Problem statement: An exact restatement of the data is required, with the images omitted.

(Human pose images with coordinates)
════════

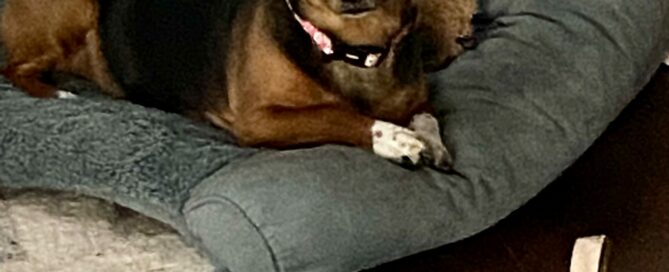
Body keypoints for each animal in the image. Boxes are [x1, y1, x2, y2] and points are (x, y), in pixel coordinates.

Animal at [2, 0, 478, 169]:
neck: (352, 48)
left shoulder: (416, 96)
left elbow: (427, 115)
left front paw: (429, 140)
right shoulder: (259, 121)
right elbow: (339, 113)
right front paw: (396, 140)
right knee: (13, 68)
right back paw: (58, 92)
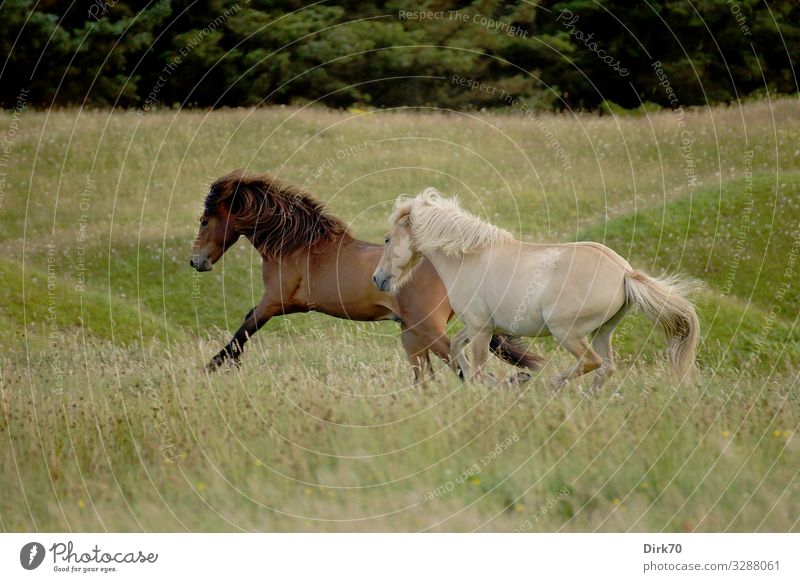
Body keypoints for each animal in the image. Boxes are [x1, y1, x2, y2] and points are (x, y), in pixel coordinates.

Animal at [188, 170, 540, 384]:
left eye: (205, 221)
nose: (196, 261)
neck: (297, 245)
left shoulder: (275, 301)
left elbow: (244, 330)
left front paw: (210, 368)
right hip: (412, 332)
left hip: (428, 328)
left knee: (465, 370)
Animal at [370, 192, 700, 390]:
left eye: (386, 239)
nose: (377, 279)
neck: (468, 258)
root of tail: (624, 272)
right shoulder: (480, 326)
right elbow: (456, 349)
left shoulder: (480, 327)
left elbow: (477, 367)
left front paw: (500, 384)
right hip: (603, 331)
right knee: (606, 367)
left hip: (567, 331)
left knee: (591, 362)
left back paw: (549, 386)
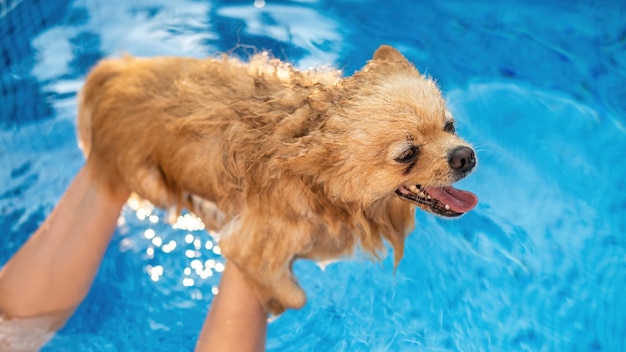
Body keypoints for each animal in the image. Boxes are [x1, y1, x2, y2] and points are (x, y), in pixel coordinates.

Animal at [78, 44, 478, 314]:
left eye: (450, 125)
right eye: (407, 154)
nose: (465, 155)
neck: (320, 185)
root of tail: (113, 74)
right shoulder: (251, 244)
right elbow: (296, 296)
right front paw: (275, 303)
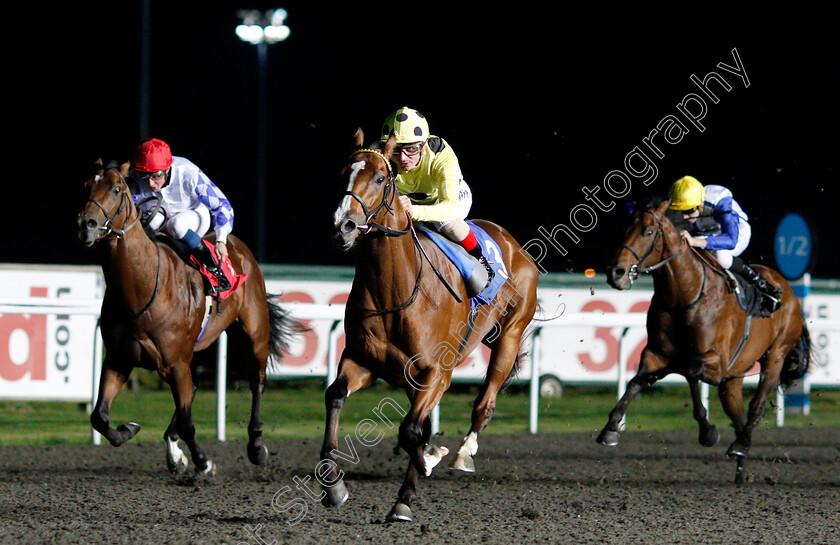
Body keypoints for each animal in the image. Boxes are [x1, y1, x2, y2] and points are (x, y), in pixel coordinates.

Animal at [74, 159, 298, 474]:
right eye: (86, 185)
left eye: (117, 189)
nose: (87, 225)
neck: (142, 288)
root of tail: (237, 246)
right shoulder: (120, 358)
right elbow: (100, 417)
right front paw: (129, 429)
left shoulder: (175, 361)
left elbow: (188, 423)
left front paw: (204, 462)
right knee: (191, 391)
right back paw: (174, 450)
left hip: (254, 333)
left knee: (257, 382)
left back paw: (256, 447)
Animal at [322, 130, 540, 520]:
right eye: (343, 173)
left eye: (381, 178)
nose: (342, 227)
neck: (395, 291)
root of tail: (514, 245)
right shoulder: (364, 362)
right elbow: (335, 395)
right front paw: (334, 487)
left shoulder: (437, 371)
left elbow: (410, 431)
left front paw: (409, 490)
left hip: (510, 335)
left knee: (484, 403)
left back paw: (463, 452)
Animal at [600, 198, 812, 482]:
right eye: (624, 230)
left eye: (648, 232)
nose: (616, 273)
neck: (684, 295)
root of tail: (788, 291)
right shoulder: (656, 355)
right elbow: (635, 383)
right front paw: (610, 429)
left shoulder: (714, 362)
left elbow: (689, 372)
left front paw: (707, 431)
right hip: (733, 378)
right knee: (739, 417)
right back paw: (741, 467)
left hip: (775, 356)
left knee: (756, 408)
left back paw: (741, 445)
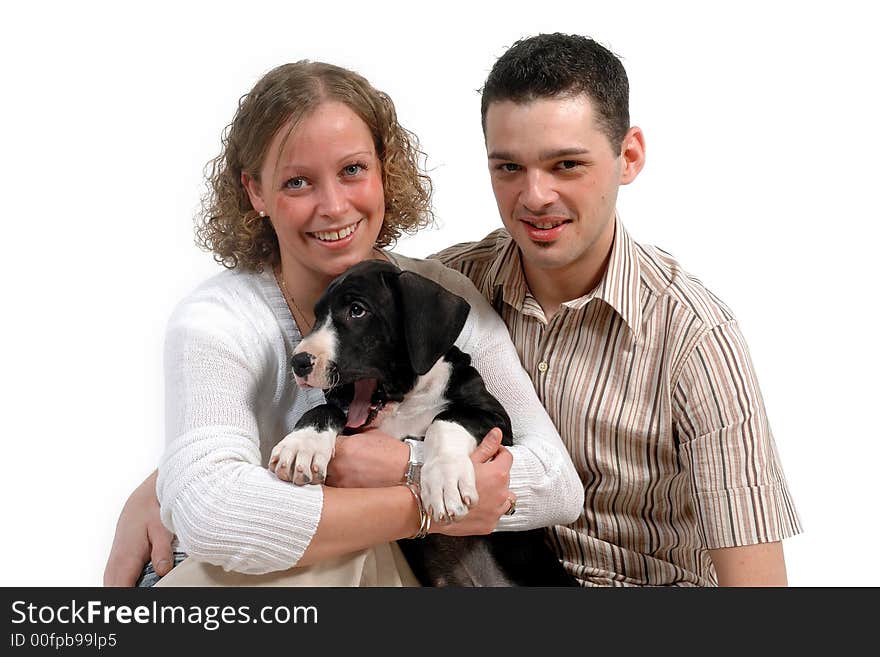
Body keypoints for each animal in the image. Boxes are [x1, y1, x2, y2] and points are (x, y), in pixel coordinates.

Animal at [268, 258, 576, 588]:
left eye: (357, 310)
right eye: (317, 315)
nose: (299, 362)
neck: (405, 402)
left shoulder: (496, 420)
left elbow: (445, 419)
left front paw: (445, 480)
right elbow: (325, 409)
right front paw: (302, 445)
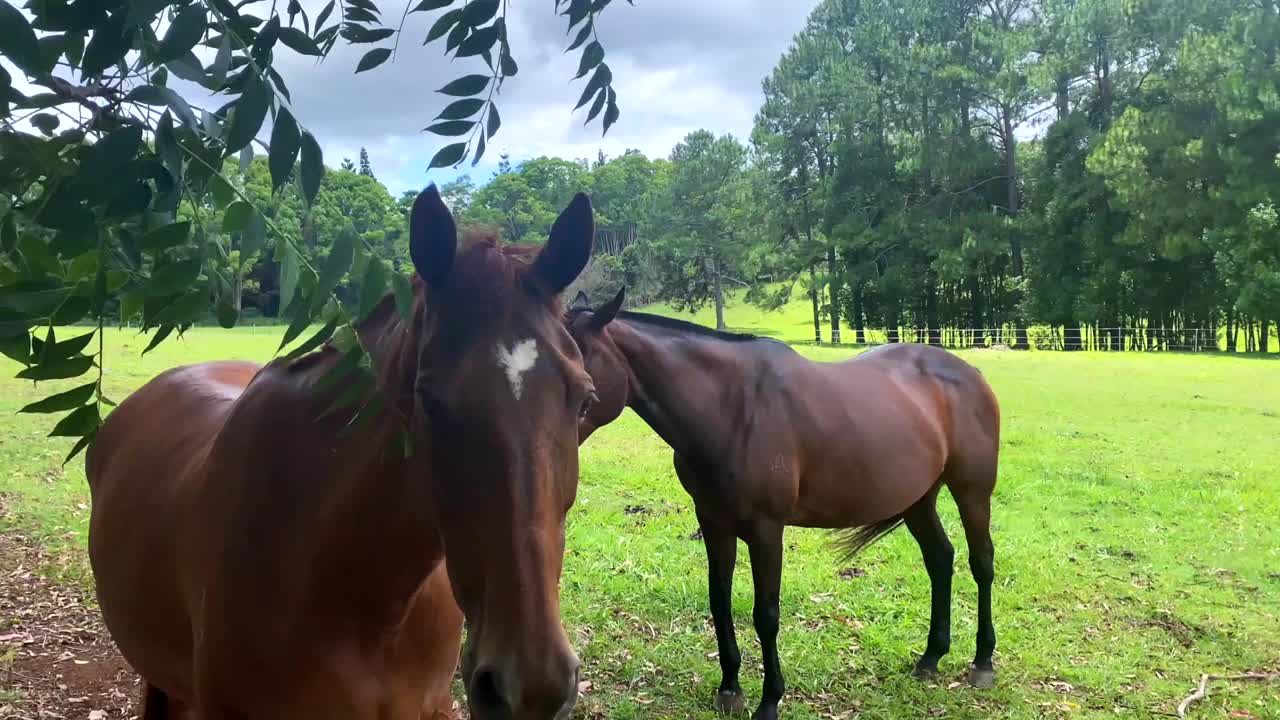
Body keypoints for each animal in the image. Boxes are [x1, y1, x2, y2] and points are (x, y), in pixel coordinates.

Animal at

════════

Exercise response:
Body keypoints for each animal in the image. Boxes are [x1, y1, x2, y2] and points are (x, y), in pixel coordinates.

Animal at [2, 0, 478, 169]:
neck: (352, 48)
left shoulder: (416, 96)
left elbow: (427, 115)
left front paw: (429, 140)
right shoulder: (259, 121)
right elbow: (339, 113)
right front paw: (396, 140)
right knee: (13, 68)
right back paw: (58, 92)
Body keypoints for each animal in the image. Boxes are [x1, y1, x2, y2] and points are (x, y), in pixel coordinates.

Animal at [188, 170, 540, 384]:
left eye: (205, 221)
nose: (196, 261)
neck: (297, 245)
left shoulder: (275, 301)
left elbow: (244, 330)
left front paw: (210, 368)
right hip: (412, 332)
left hip: (428, 328)
left knee: (465, 370)
Animal at [370, 192, 700, 390]:
left eye: (386, 239)
nose: (377, 279)
neck: (468, 258)
root of tail: (624, 272)
right shoulder: (480, 326)
right elbow: (456, 349)
left shoulder: (480, 327)
left elbow: (477, 367)
left front paw: (500, 384)
right hip: (603, 331)
right knee: (606, 367)
left hip: (567, 331)
left knee: (591, 362)
left back paw: (549, 386)
Body keypoints for each animal in the image. Boxes are [x1, y1, x2, y2] and points are (x, y), in pixel coordinates.

Animal at [78, 44, 478, 314]:
left eye: (450, 125)
right eye: (407, 154)
nose: (465, 155)
neck: (320, 185)
root of tail: (113, 74)
right shoulder: (251, 244)
right elbow: (296, 296)
right front paw: (275, 303)
Body keypoints for each animal in the image. Boxes are [x1, y1, x2, y2] and points are (x, y), in pixel coordinates.

Animal at [74, 159, 298, 474]:
right eye: (86, 185)
left eye: (117, 189)
nose: (87, 225)
neck: (142, 288)
root of tail: (237, 246)
right shoulder: (120, 358)
right elbow: (100, 417)
right front paw: (129, 429)
left shoulder: (175, 361)
left elbow: (188, 423)
left front paw: (204, 462)
right knee: (191, 391)
right back paw: (174, 450)
left hip: (254, 333)
left knee: (257, 382)
left back paw: (256, 447)
Animal at [322, 130, 540, 520]:
right eye: (343, 173)
left eye: (381, 178)
nose: (342, 227)
neck: (395, 291)
root of tail: (514, 245)
right shoulder: (364, 362)
right elbow: (335, 395)
right front paw: (334, 487)
left shoulder: (437, 371)
left elbow: (410, 431)
left front paw: (409, 490)
left hip: (510, 335)
left knee: (484, 403)
left back paw: (463, 452)
Animal at [600, 198, 812, 482]:
right eye: (624, 230)
left eye: (648, 232)
nose: (616, 273)
neck: (684, 295)
root of tail: (788, 291)
right shoulder: (656, 355)
right elbow: (635, 383)
right front paw: (610, 429)
left shoulder: (714, 362)
left elbow: (689, 372)
left front paw: (707, 431)
right hip: (733, 378)
right knee: (739, 417)
right back paw: (741, 467)
left hip: (775, 356)
left knee: (756, 408)
left back paw: (741, 445)
Body keypoints for each animal in the image. Boxes are [x1, y1, x2, y2] and points are (x, y), in pixel coordinates.

Animal at [268, 258, 576, 588]:
left eye: (357, 310)
right eye: (317, 315)
nose: (299, 362)
neck: (405, 402)
left shoulder: (496, 420)
left elbow: (445, 419)
left front paw: (445, 480)
right elbow: (325, 409)
right front paw: (302, 445)
Body keypoints for each animal in the image. Boxes are [x1, y1, x2, y2] and points are (x, y), in pixel coordinates.

Animal at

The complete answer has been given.